How the Nazis treated prisoners:

Jones Bolt had just destroyed a bridge in June 1944 when his engine quit over southern France.

He bailed out of his plane and opened his parachute just in time to hit the ground — right next to a German command post.

'Germans were all over me. I was scared to death. I'm a 23—year—old kid,' said Bolt, who was among hundreds of veterans honored at Sunday's Carolina Celebration of Liberty, at First Baptist Church in Columbia.....

Bolt was soon moved to a POW camp where conditions were bad but not intolerable, he said. But just a few months later, during one of the worst winters in Germany, he and 10,000 other prisoners of war were marched out of the camp. They spent two to three weeks traveling by foot and boxcar 140 miles to another camp near Munich.

'A lot of guys died' on the march, Bolt said.

Bolt spent the next few months at Stalag 7A, a camp built for 14,000 prisoners. When it was liberated in April 1945 by Gen.
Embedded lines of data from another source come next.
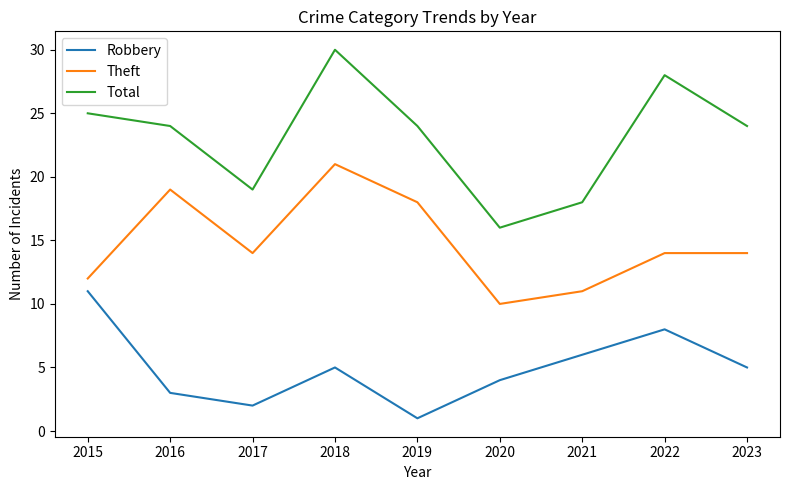

Reading right to left, transcribe all the data shown in this chart.

Robbery: 5	8	6	4	1	5	2	3	11
Theft: 14	14	11	10	18	21	14	19	12
Total: 24	28	18	16	24	30	19	24	25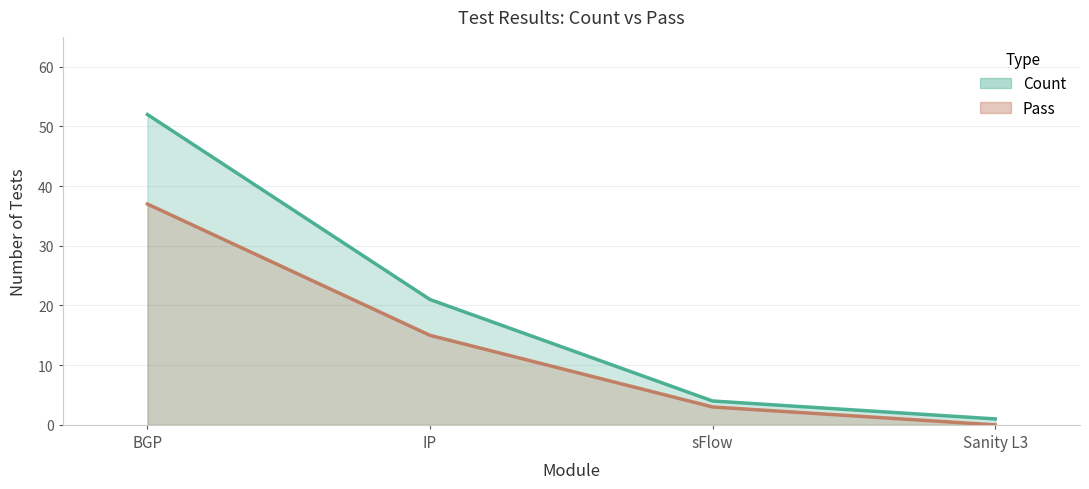

True or false: Pass has a value of 16 at Sanity L3.

False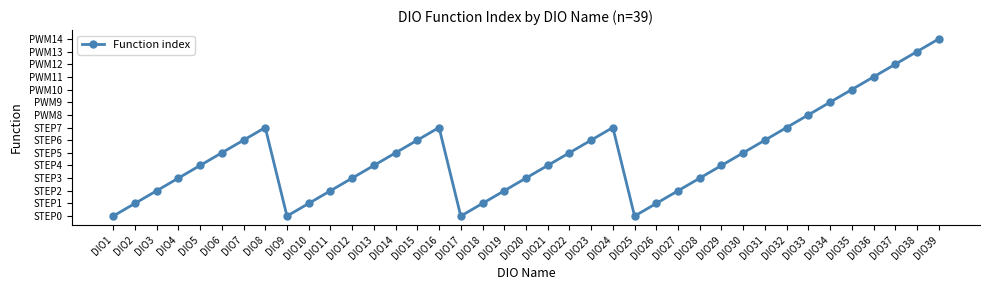

What is the sum of the values at DIO11 and DIO32?

9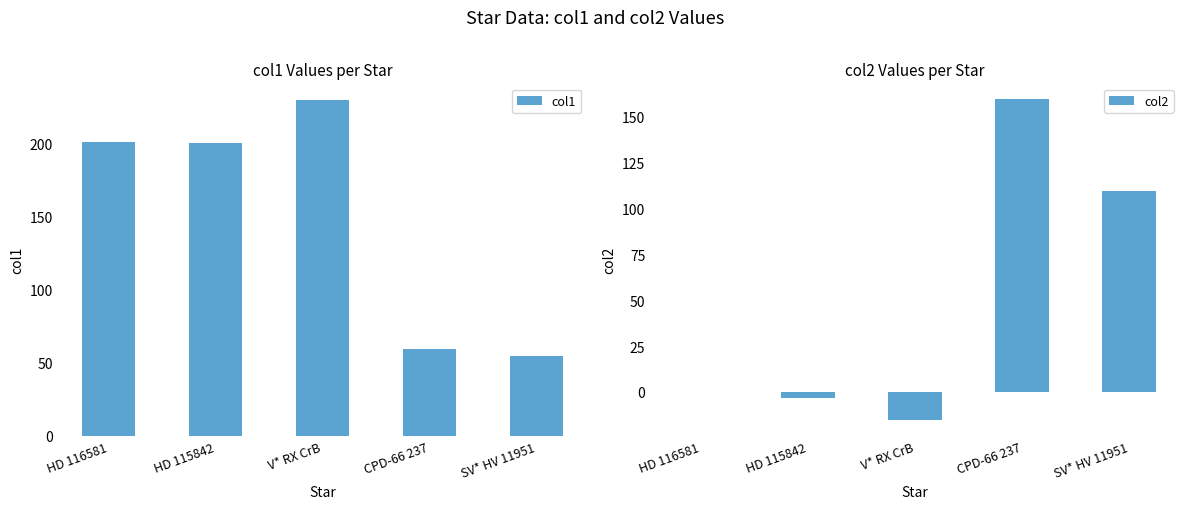

Is the value of col1 at CPD-66 237 greater than the value of col2 at HD 115842?

Yes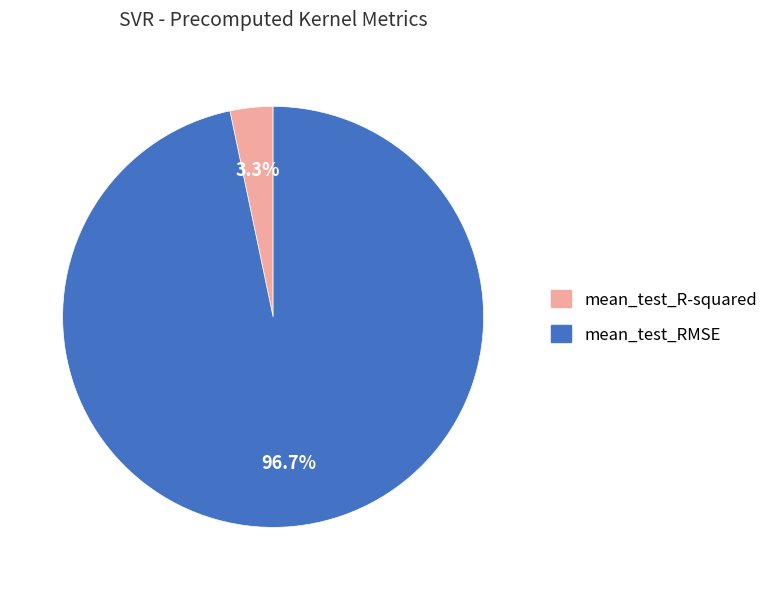

Count the number of slices in the pie.

2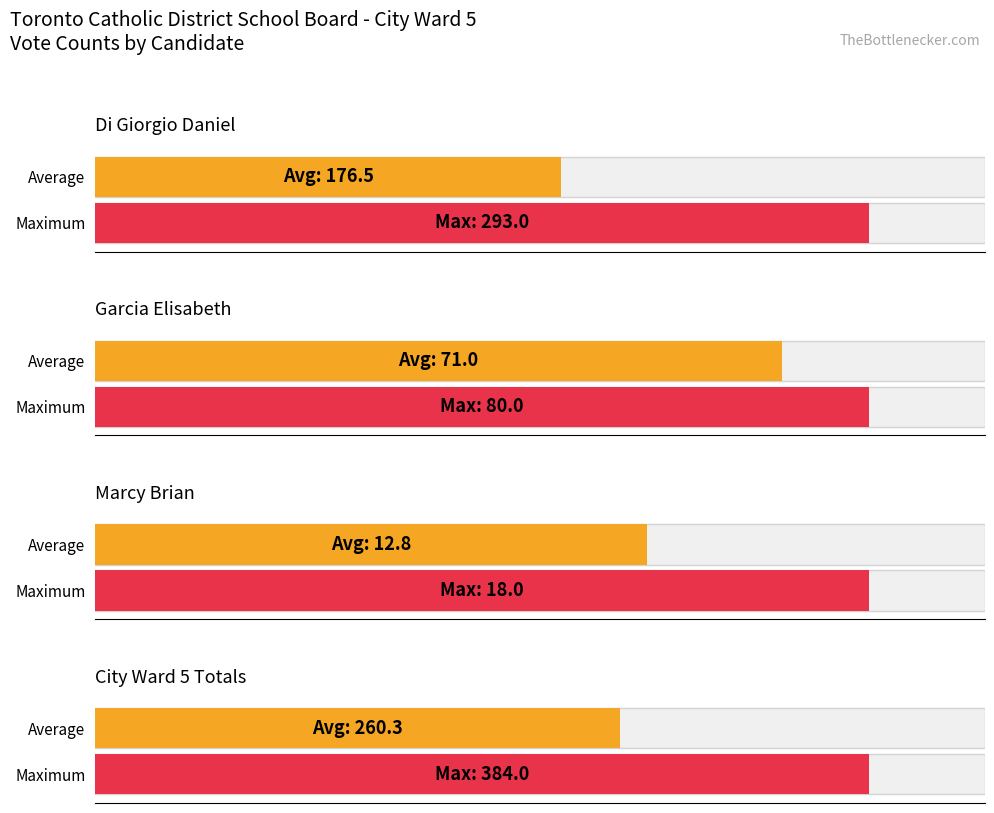

What is the average value of the Di Giorgio Daniel series?

176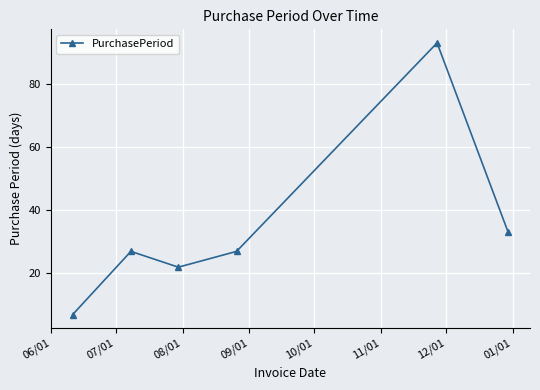

How many interior local valleys (lower than both neighbors) does the data have?

1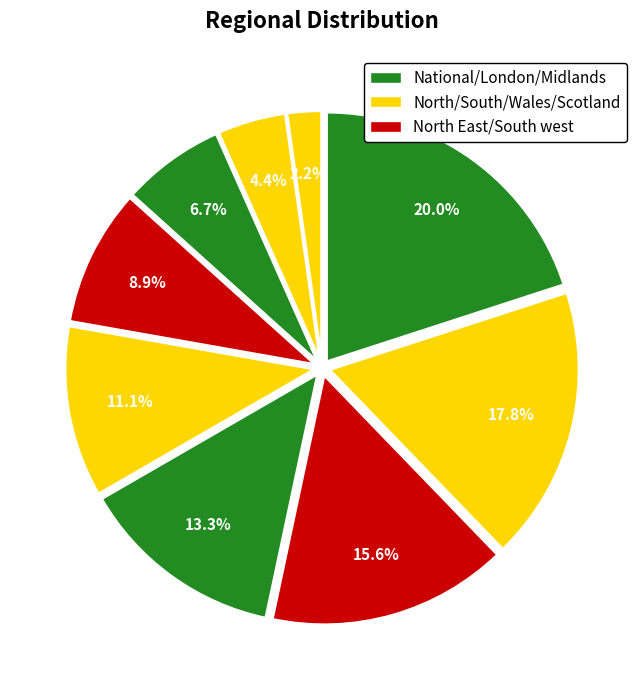

To the nearest percent, what is the difference between the largest and smallest slice percentages?

18%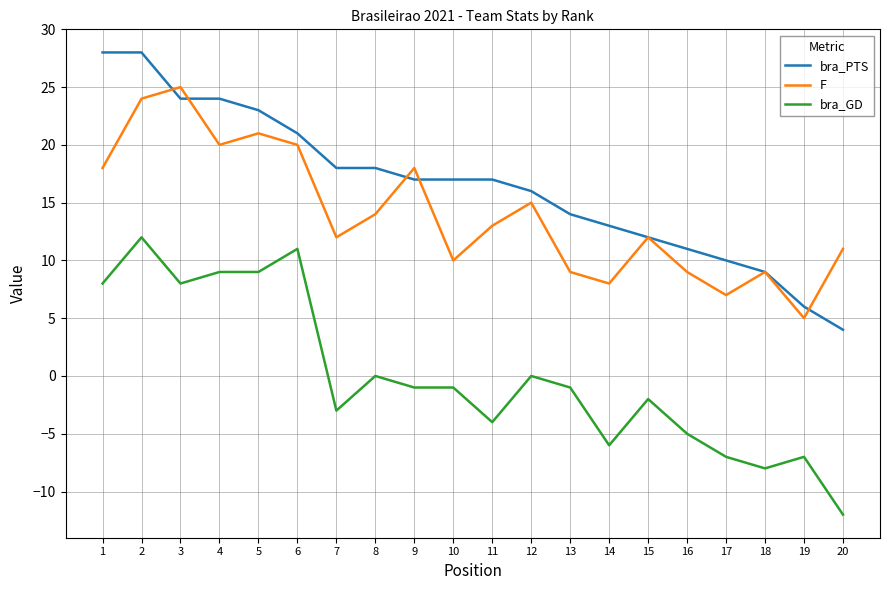

Reading left to right, transcribe all the data shown in this chart.

bra_PTS: 28	28	24	24	23	21	18	18	17	17	17	16	14	13	12	11	10	9	6	4
F: 18	24	25	20	21	20	12	14	18	10	13	15	9	8	12	9	7	9	5	11
bra_GD: 8	12	8	9	9	11	-3	0	-1	-1	-4	0	-1	-6	-2	-5	-7	-8	-7	-12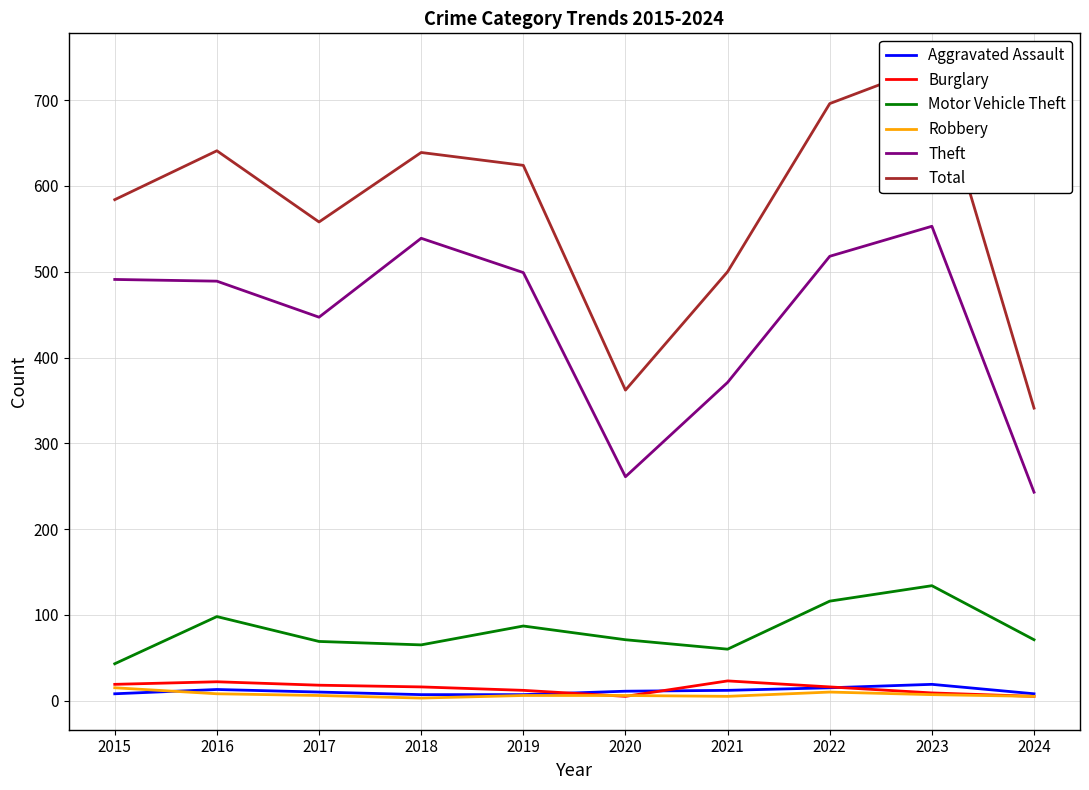

What is the sum of the Theft values at 2024 and 2018?

782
George Patton, 130,000 prisoners were there, Bolt said.

Bolt has a vivid memory of the liberation. Emaciated, he was lying on the ground, where he slept while imprisoned. It was the second day of the liberation, and Patton walked past him.

'He asked me, he said, 'Son, can't you get up?'' Bolt said. He assured him that he could, and he said Patton then turned to a comrade and told him to kill the captors 'for what they've done to these men.'

'Tears were running down his cheeks,' Bolt said.

Bolt, who eventually attained the rank of major general, stayed in the military for 31 years, retiring in 1973. He served in Korea and spent two years flying missions in Vietnam.